> **Aim of the exercise**: The complete listing goes into the output exactly, without its pictures.

> **Data block**:

====

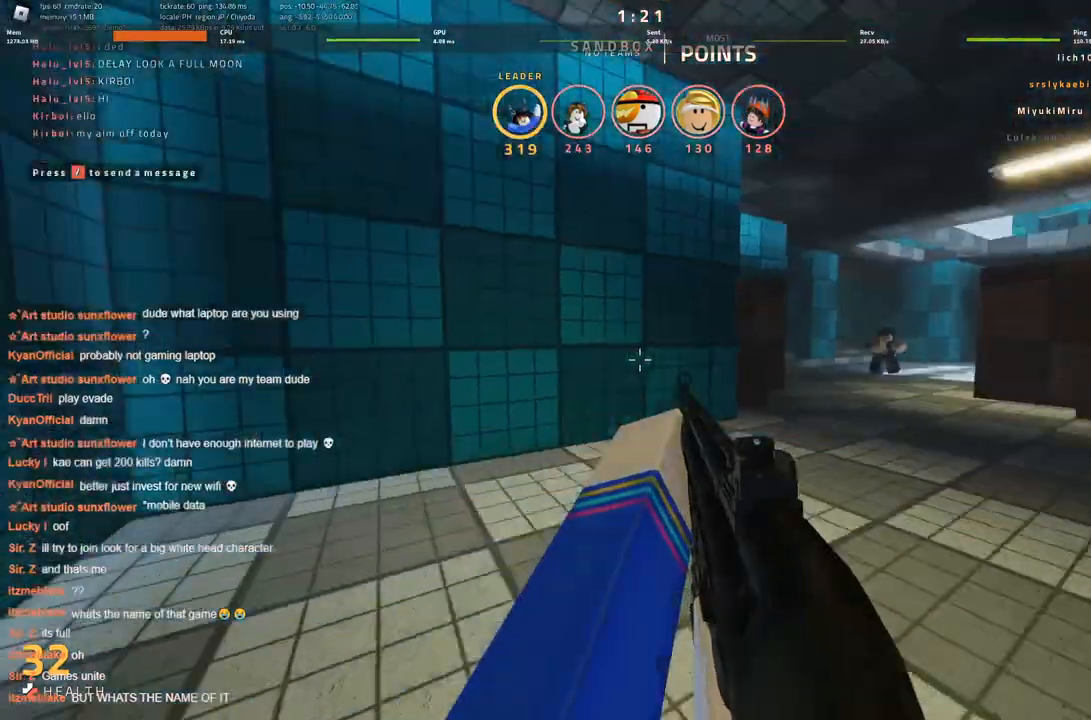
{"keys": [], "events": []}
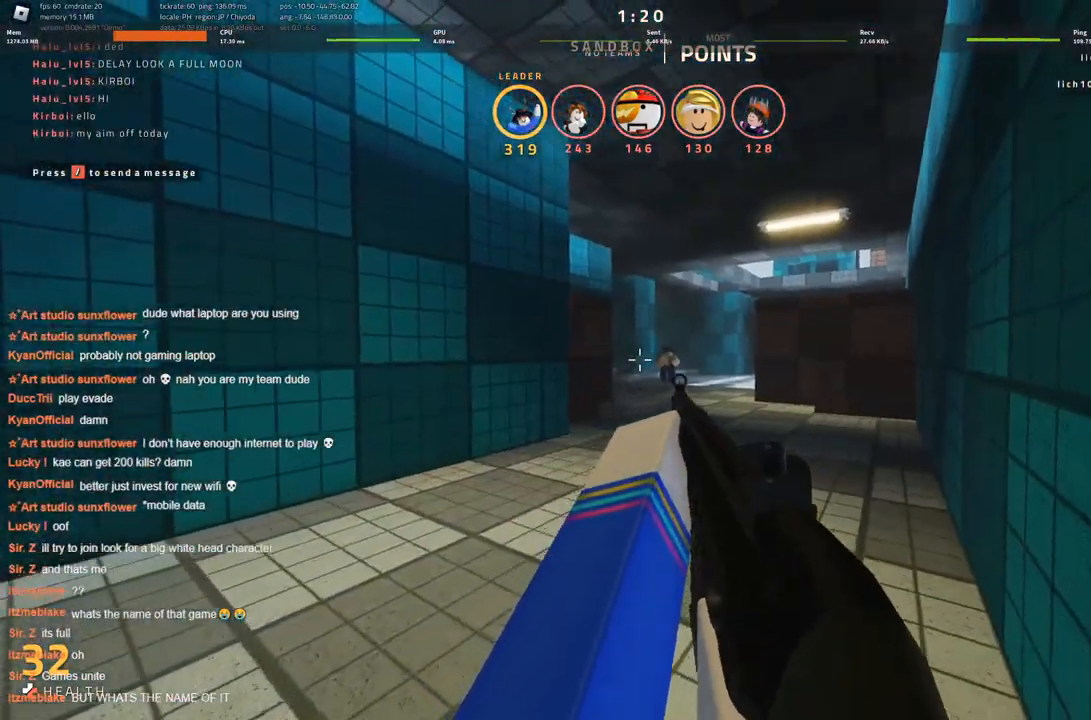
{"keys": [], "events": [[250, "w", "down"], [316, "w", "up"]]}
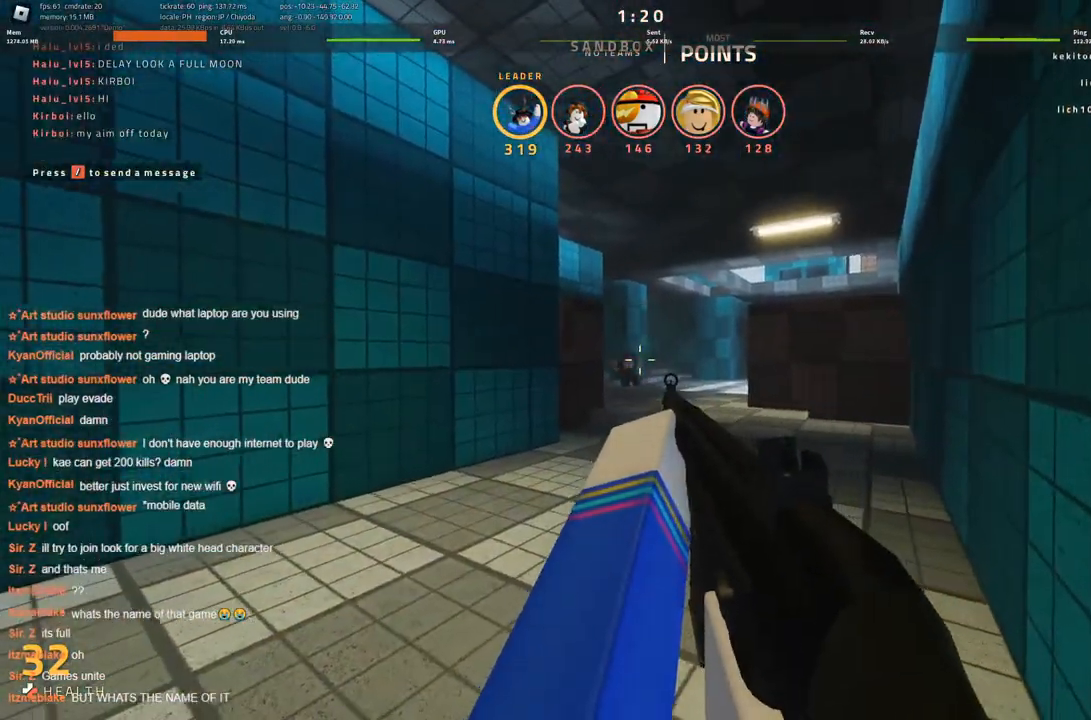
{"keys": ["d"], "events": [[416, "d", "down"]]}
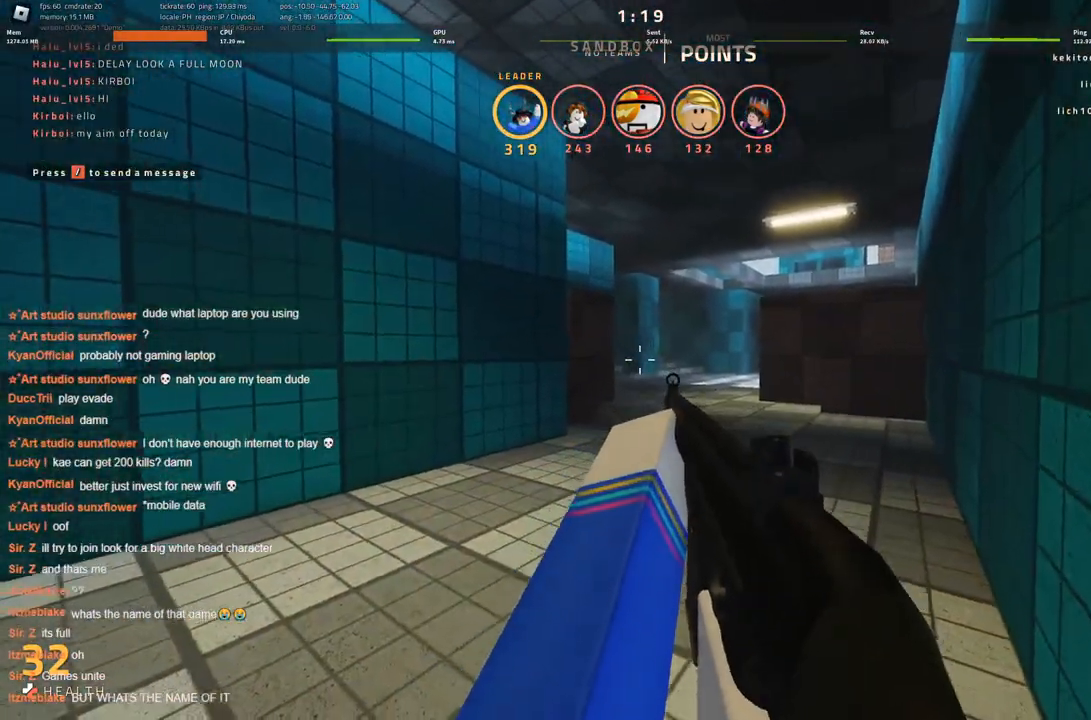
{"keys": ["a", "w"], "events": [[16, "w", "down"], [50, "d", "up"], [50, "w", "up"], [100, "w", "down"], [350, "a", "down"], [350, "w", "up"], [383, "w", "down"]]}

====

> **Exercise answer**:
{"keys": [], "events": []}
{"keys": [], "events": [[250, "w", "down"], [316, "w", "up"]]}
{"keys": ["d"], "events": [[416, "d", "down"]]}
{"keys": ["a", "w"], "events": [[16, "w", "down"], [50, "d", "up"], [50, "w", "up"], [100, "w", "down"], [350, "a", "down"], [350, "w", "up"], [383, "w", "down"]]}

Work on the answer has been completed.